Junto a dicha responsabilidad, habitualmente llamada política, que suele exigirse en sede parlamentaria, la democracia dispone de otras dos tan importantes como la anterior, o incluso más, a los efectos de legitimación. La primera es lo que los ingleses llaman responsiveness y hace referencia a la prontitud con que los políticos reaccionan a la opinión de la calle de forma acorde con su condición de representantes y, en cierto modo, delegados de los ciudadanos. La segunda, a la que los ingleses llaman accountancy, suele ser subsidiaria de la anterior, es la rendición de cuentas e implica que los políticos están obligados a dar explicaciones de sus actos en toda circunstancia y momento cuando la situación así lo requiera.

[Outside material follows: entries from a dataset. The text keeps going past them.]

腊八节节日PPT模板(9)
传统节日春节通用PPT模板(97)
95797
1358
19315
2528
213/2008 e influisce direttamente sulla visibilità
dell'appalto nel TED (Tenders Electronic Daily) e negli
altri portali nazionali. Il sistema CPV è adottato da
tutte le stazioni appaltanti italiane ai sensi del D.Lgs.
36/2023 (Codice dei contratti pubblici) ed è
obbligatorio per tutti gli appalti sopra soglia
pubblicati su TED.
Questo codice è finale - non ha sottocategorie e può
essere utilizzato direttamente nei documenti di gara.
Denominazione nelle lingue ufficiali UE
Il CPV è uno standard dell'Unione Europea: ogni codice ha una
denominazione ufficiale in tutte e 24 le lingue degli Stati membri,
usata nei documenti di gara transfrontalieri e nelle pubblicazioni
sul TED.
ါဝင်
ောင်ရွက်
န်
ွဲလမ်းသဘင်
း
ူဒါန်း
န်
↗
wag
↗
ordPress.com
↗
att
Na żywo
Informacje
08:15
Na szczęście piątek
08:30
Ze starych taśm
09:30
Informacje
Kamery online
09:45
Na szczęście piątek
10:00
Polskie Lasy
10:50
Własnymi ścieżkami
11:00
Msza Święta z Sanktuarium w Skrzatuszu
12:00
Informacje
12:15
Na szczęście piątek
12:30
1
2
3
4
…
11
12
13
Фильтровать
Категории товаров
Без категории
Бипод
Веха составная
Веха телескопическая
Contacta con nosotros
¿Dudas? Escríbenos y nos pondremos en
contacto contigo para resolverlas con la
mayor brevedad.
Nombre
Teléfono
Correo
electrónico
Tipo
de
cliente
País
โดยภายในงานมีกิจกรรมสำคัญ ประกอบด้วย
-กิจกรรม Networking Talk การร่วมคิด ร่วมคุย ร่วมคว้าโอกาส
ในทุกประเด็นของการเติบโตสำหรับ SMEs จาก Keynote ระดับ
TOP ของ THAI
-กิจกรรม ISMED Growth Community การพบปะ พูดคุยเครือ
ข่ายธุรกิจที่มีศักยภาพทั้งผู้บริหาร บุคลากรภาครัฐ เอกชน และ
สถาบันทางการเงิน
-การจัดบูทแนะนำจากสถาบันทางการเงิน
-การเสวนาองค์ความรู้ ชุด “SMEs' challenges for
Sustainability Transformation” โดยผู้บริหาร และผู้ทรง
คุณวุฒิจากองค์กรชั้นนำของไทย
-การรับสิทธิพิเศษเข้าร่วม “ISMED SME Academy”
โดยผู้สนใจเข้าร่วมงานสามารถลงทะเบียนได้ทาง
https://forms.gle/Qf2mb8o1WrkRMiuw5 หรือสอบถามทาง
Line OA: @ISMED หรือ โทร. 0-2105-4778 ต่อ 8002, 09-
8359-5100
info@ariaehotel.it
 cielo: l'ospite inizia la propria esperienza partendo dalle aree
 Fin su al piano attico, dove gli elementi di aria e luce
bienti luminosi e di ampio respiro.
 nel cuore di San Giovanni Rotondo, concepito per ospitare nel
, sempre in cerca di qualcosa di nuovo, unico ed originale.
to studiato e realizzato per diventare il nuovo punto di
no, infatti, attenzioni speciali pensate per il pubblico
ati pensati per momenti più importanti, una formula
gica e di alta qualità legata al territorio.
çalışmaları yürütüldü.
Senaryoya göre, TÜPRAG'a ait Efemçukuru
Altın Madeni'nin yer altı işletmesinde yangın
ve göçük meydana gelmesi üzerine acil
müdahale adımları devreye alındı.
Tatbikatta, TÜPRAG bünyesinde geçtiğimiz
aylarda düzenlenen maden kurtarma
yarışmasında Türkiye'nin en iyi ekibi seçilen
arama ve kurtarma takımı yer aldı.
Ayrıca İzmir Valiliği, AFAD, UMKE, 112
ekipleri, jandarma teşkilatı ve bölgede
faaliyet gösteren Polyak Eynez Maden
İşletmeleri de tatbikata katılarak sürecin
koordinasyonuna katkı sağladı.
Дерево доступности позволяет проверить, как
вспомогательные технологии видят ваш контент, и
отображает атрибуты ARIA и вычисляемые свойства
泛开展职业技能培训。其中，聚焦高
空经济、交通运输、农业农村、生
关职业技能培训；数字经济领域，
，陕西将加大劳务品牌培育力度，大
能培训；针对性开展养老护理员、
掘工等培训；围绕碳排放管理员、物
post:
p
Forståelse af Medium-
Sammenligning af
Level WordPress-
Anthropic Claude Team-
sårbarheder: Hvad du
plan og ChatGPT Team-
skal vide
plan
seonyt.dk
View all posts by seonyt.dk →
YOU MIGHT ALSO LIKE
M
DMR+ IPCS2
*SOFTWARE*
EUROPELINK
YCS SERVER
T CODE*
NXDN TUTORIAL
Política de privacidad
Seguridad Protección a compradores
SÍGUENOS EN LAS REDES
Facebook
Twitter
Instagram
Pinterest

Este es el momento en que los tres pincipales dirigentes del Partido Popular, Rajoy, Aguirre y Camps, todavía no han cumplido los requisitos mínimos de esas dos formas de responsabilidad: Rajoy no ha dado aún explicación alguna de la incidencia de la trama Gürtel en el partido que preside y menos todavía ha aclarado las contradicciones entre las decisiones preventivas que dice haber tomado en su día y los datos del sumario, que muestran lo contrario.
Aguirre, aquejada de la misma carencia respecto a las órdenes para contratar con las empresas de la trama de corrupción añade, además, un ominoso silencio respecto al funcionamiento de una Fundación, Fundescam, con la que se podrían haber financiado sus campañas, así como su grado de implicación en la trama de presunto espionaje.
Por último, el señor Camps está en aguda deuda con la opinión pública respecto a los motivos que lo llevaron a faltar a la verdad en relación con el pago de sus trajes o de sus vínculos con los pintorescos miembros de la trama, así como su grado de implicación en las contrataciones presuntamente irregulares de la Generalitat. En tanto estas carencias no se subsanen con las debidas explicaciones, el comportamiento de los políticos citados tendrá una fuerte carga de deslegitimación de la democracia.